At one point in the ensuing conversation, Kel had a chance to trot out one of those quotable lines:
I'll most likely kill you in the morning.
- National Security Counselors (@NatlSecCnslrs) September 20, 2022
That's Kel saying I'll most likely kill you in the morning," the classic line (SPOILERS!) that Westley says was told to him each night by the Dread Pirate Roberts.
Take a guess what happened next? Yup.

That's Twitter telling Kel that his tweet, quoting The Princess Bride violated its policies on abuse and harassment" and asking him to delete it to get back into his account. Eventually Twitter reversed course and gave Kel his account back.
It's easy to laugh this off (because, well, it is funny). But, it's also a useful lesson in the impossibility of content moderation. In general, absent any context, I'll most likely kill you in the morning" sure could come off as a threatening statement, one that could be seen as abusive or harassing. In many scenarios, that statement would be abusive or harassing and would make users on a social media platform feel unwelcome and threatened.
But, in context, it's quite clear that this is a joke, a quote from a funny movie.
The issue is that so much of content moderation involves context. This is something that critics of content moderation (both those who want more and those who want less) never seem to fully grasp. How does a content moderator (whether AI or human) have enough context to handle all sorts of issues like this? Do you need to train your AI on classic movies? Do you need to make sure that everyone you hire has seen every popular movie and knows them by heart and can recognize when someone is quoting them?
How do you deal with a situation where someone tries to hide behind the quote - but is actually threatening someone? (Not what Kel did here, but just noting, you can't just say okay, leave this line if it's quoting a movie").
The point is that it's ridiculously complicated.
Many people - especially policymakers and the media - seem to think that content moderation is obvious. You take down the bad stuff, and you leave up the good stuff.
But a ridiculous amount of content moderation involves trying to interpret statements where you don't (or, more often, can't) know the actual context. Is the comment between friends joking around? Is the comment made to be threatening? Is there a deeper meaning behind it? Is it quoting a movie? What if it's an inside joke between people?
These things are not easy because there is no easy answer.
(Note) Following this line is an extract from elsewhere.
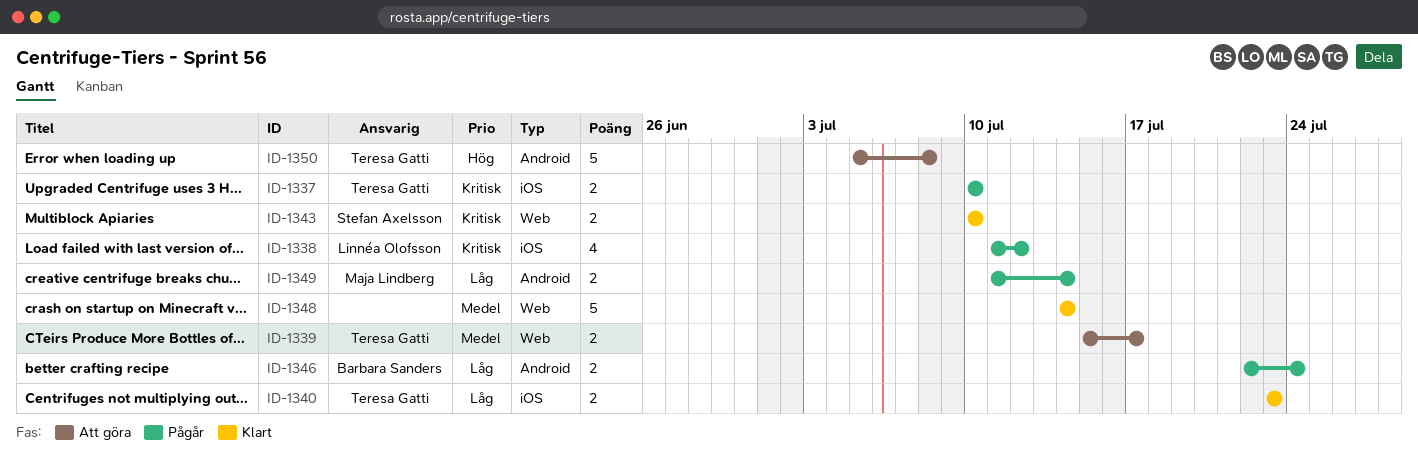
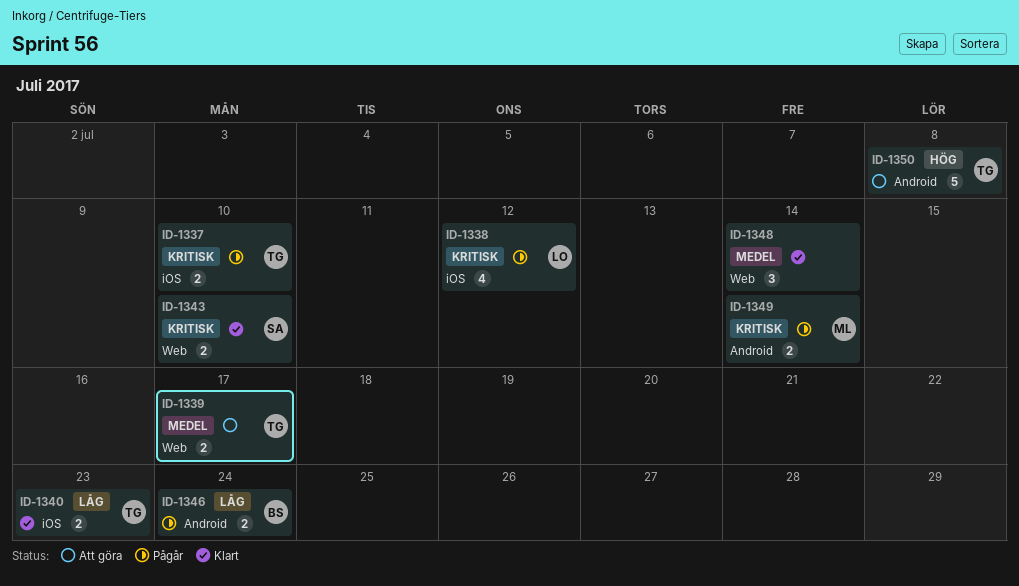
ID-1348, estimate: 5 -> 3
ID-1349, priority: Låg -> Kritisk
And that includes do nothing." Because if you do nothing at all you end up in a world in which the world's worst people embrace that to legitimately threaten and harass people.
This is why I keep saying content moderation is impossible to do well. It's not that people aren't trying hard enough. It's that it's literally impossible to fully understand all the context. And it's silly to expect that anyone can.
I asked Kel if he had any thoughts on all this, and here's his take on the whole thing:
I'm bemused that Twitter's AI suspended me for a comment that the purported target of the threat" liked and responded to, but I guess if I'm going to go to Twitter Jail for posting a movie quote, the best way to do so is with the OG movie star in the thread.